Die Tante aus Australien war gerade zu Besuch. Nicht meine, die von Simon Alberti. Der hat vor einem halben Jahr damit begonnen, eine neue Forschungsgruppe am Max-Planck-Institut für Molekulare Zellbiologie und Genetik aufzubauen.
Die Tante war neugierig. Was er denn da so mache, wollte sie wissen. Aber bitte in höchstens zwei bis drei Sätzen. “Da habe ich gesagt, nein, das geht nicht. Wer es wirklich wissen will, muss sich schon ein bisschen Zeit nehmen”, sagt Alberti.
Ich habe ihn zum Abschluss eines langen Gesprächs gefragt, wie er einem, sagen wir mal: fünfzehnjährigen Gymnasiasten erklären würde, was er forscht und mit welchem Ziel.
Also, liebe Tante, ich versuche es auch mal. Simon Alberti will herausfinden, wie die Proteinfaltung in der Zelle kontrolliert wird. Protein ist klar: Das sind die molekularen Maschinen, die in der Zelle alle möglichen Aufgaben erledigen, Stoffwechselvorgänge regulieren zum Beispiel, Substanzen transportieren oder Energie freisetzen. Und zwar in allen Zellen, ob von Hefe, Schleimpilz oder Mensch. Proteine bestehen aus langen Ketten von Aminosäure-Bausteinen, die sich normalerweise auffalten und zu kugeligen Formen verknäueln, so wie das Handyladekabel in Handtaschen heimlich zu tun pflegen. Nur dass sie das auf eine ganz bestimmte Art tun. Wenn sich die Knicke und Schlaufen jedoch von der Produktionsnorm abweichen, funktioniert das Protein nicht mehr so, wie es normalerweise funktioniert.

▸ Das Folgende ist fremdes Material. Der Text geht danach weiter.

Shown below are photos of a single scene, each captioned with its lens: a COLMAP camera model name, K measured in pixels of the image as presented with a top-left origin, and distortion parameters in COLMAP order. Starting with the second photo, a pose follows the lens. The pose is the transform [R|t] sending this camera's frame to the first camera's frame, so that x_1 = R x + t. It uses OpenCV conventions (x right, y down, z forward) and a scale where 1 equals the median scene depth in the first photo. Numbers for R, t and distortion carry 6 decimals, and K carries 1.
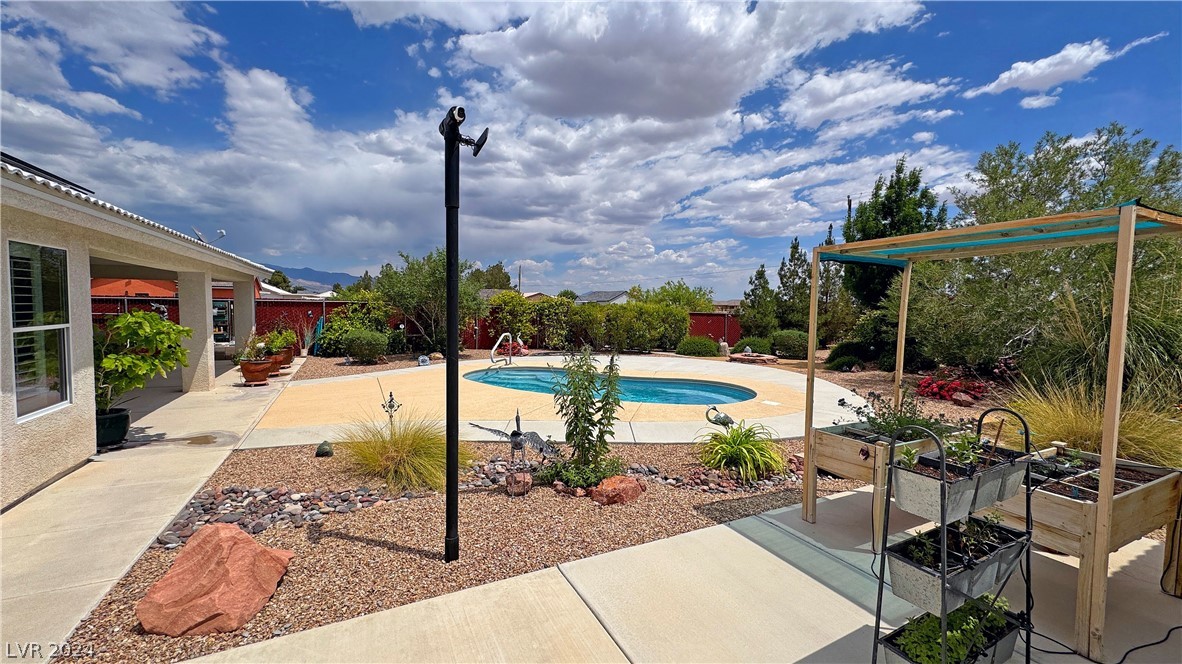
lens RADIAL K [[473.9, 0, 599.5], [0, 473.9, 335.0], [0, 0, 1]] dist [0.009020, 0.000182]
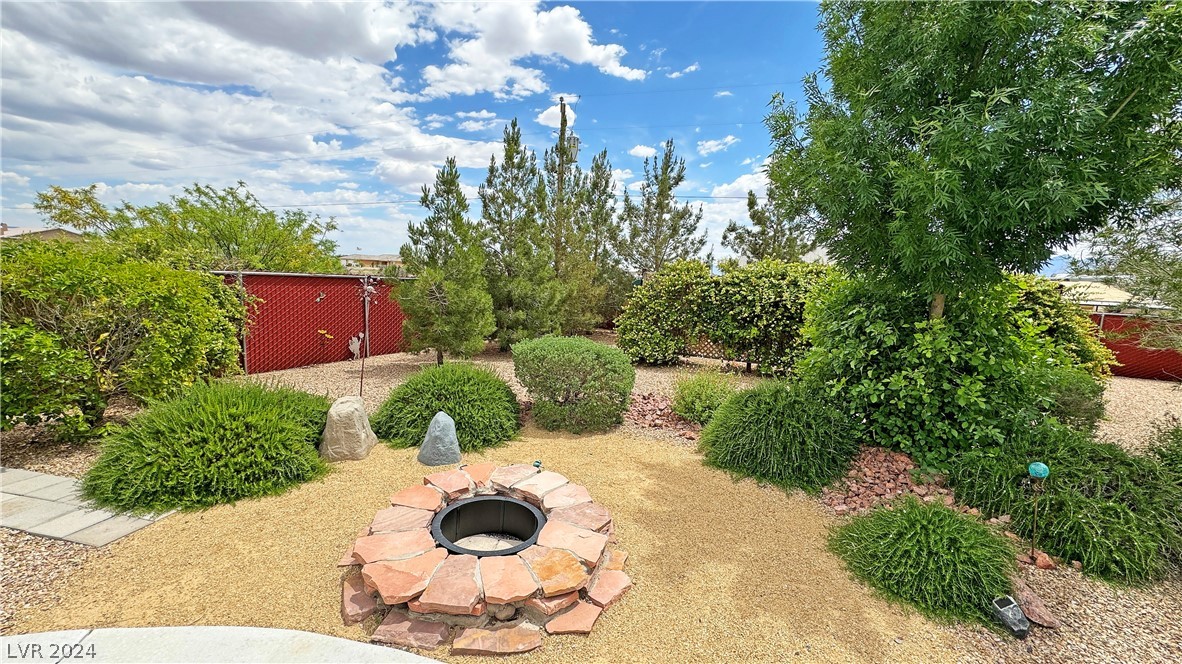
lens RADIAL K [[473.9, 0, 588.0], [0, 473.9, 332.5], [0, 0, 1]] dist [0.009020, 0.000182]
pose [[0.782256, -0.055320, 0.620496, 0.172674], [0.002018, 0.996269, 0.086277, -0.035047], [-0.622953, -0.066238, 0.779450, 0.597828]]
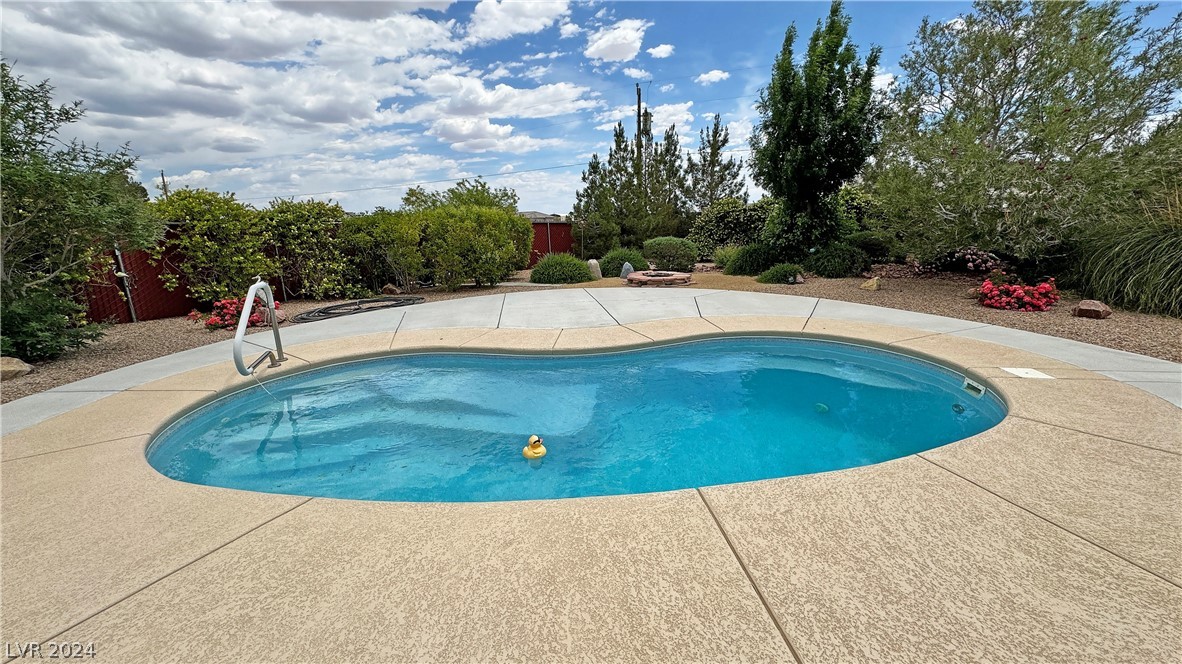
lens RADIAL K [[473.9, 0, 601.3], [0, 473.9, 335.6], [0, 0, 1]] dist [0.009020, 0.000182]
pose [[0.841441, -0.167874, 0.513610, -0.097939], [0.076201, 0.977882, 0.194783, -0.009346], [-0.534949, -0.124761, 0.835622, 0.308039]]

Nun gibt es aber auch Proteine, die darauf spezialisiert sind, die Qualität bei der Herstellung der anderen Proteine zu überwachen. Sie merken sofort, wenn sich die Aminosäureketten, die sozusagen frisch vom Fließband kommen, nicht ordnungsgemäß falten. Manche von diesen Kontrollettis haben die Wissenschaftler “Chaperone” getauft, also Anstandsdamen. Vielleicht, weil sie aufpassen, dass so ein Proteinknäuel nicht plötzlich sein Innerstes nach außen kehrt. Jedenfalls ziehen die Qualitätswächterproteine die Falschfalter flugs aus dem Verkehr.
An diesem Punkt der Erklärung wollen wissenschaftliche Laie für gewöhnlich wissen, ob bei diesem Forschungsprojekt im Endergebnis ein Medikament gegen Krebs, Rinderwahnsinn oder Alzheimer herauskommt. Denn, so kombinieren sie: Wenn falsch gefaltete Proteine womöglich krank machen, könnte der Weg über die Kontrollproteine womöglich zu einer Therapie führen. Ich brauche die Frage gar nicht zu stellen, Simon Alberti spricht sie von sich aus an und beantwortet sie auch gleich: Kann sein, kann aber auch nicht sein. “Ich bin Biologe”, sagt er, “mich interessiert in erster Linie, wie Leben überhaupt funktioniert.”
Alles klar, liebe unbekannte Tante? Alles klar, liebe Neffen, Nichten, Nachbarn, Blogleser?